This course is complementary to AVIA5009 Airline Corporate Management which is also provided in the MScTech (Aviation)/MAvMgmt program. The introductory module of this course provides a brief overview of the corporate side of airline management and its relationship with the following modules.
Airline operations are defined as the functional areas which are directly associated with the operations of the aircraft and in the provision of operational support services. There is much overlap between the management of “corporate” and “operational” aspects of an airline. This occurs mainly in the planning processes such as fleet planning, schedule planning, and strategic planning (including business plans and annual budgets). These important processes will be covered in this course for the functional areas that play major roles in the airline.
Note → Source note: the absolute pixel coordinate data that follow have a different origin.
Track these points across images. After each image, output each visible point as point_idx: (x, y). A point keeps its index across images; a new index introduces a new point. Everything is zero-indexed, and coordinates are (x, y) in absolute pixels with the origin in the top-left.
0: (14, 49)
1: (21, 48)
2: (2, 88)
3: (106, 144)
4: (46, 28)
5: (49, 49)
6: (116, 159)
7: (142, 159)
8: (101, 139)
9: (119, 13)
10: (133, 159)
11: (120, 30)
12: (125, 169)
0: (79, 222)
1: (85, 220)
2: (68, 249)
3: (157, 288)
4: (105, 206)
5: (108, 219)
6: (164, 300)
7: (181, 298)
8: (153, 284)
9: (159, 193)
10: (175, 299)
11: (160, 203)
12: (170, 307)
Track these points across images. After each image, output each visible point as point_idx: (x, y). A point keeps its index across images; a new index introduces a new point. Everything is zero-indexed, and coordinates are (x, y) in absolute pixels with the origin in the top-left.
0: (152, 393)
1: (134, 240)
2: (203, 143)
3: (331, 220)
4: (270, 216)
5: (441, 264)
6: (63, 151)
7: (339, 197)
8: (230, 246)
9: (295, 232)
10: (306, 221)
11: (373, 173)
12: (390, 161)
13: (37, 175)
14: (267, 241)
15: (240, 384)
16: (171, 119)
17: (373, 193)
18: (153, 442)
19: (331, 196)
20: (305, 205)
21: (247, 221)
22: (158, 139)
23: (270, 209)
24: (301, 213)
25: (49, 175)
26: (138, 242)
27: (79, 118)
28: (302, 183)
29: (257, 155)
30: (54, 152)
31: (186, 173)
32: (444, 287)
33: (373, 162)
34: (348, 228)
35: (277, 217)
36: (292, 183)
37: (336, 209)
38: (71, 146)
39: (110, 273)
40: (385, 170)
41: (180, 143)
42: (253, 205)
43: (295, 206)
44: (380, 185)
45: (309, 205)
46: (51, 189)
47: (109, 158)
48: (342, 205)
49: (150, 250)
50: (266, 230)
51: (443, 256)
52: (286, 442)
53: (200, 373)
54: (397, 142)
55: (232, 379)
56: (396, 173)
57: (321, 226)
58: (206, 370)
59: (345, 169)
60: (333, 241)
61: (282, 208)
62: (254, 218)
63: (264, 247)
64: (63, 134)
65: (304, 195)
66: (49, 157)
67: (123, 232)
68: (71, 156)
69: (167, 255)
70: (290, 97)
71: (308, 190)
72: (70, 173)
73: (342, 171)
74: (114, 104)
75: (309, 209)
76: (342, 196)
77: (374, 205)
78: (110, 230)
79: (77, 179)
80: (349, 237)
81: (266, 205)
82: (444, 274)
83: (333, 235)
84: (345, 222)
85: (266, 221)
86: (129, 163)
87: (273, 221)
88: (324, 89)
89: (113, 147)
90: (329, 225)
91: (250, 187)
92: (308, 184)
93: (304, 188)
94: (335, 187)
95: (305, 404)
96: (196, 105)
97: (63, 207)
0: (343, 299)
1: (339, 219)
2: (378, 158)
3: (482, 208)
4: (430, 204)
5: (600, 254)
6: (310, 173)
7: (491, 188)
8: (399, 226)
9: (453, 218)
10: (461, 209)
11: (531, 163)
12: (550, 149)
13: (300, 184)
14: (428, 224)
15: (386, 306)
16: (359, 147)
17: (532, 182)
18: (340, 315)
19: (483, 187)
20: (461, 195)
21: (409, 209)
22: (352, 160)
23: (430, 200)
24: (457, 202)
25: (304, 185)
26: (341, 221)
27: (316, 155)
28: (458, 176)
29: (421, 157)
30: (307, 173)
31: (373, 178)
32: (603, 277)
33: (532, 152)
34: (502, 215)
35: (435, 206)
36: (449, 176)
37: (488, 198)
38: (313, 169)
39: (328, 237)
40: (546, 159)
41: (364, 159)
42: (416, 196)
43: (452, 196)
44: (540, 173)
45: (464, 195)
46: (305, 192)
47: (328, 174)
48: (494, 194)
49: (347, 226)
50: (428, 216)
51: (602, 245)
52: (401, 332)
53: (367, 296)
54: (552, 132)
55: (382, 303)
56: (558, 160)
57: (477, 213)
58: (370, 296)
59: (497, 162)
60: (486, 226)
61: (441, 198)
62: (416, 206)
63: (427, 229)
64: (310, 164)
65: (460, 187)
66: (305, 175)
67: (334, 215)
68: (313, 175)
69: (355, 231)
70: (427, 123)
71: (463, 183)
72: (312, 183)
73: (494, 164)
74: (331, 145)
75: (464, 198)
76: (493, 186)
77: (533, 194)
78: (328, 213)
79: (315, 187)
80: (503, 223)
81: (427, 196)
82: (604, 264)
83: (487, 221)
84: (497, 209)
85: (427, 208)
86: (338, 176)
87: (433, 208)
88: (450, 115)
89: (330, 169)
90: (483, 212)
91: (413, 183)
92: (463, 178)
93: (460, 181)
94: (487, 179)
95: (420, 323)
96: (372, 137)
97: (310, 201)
Engineering and maintenance, airline airport operations, crew resource provision and inflight service functions are specifically covered in some detail. As well as those important functional areas, other airline processes are covered which play important roles in the operations. These include emergency planning, operations control, and punctuality management.
The more recent interest in outsourcing in airline management is looked at as airlines pursue the reduction in costs and head towards the “virtual” airline. There is a module on environmental matters in the airline and also a chapter on freight. Perhaps the latter is a little misplaced but those of you who do both the courses on Airline management should have some exposure to the freight part of the airline.
General management techniques apply to many of these functional areas. Planning, budgeting, staff and equipment rostering, and disruption management are generic but in this course are discussed from the airline’s view. The management of aircraft, crew (both technical and cabin service crew), and inflight service functions are complex, especially the impact each has on the other. This may not be unique but certainly requires some knowledge of the history of the industry. The impact of outsourcing of services has put the traditional approaches under the microscope, and with varied results.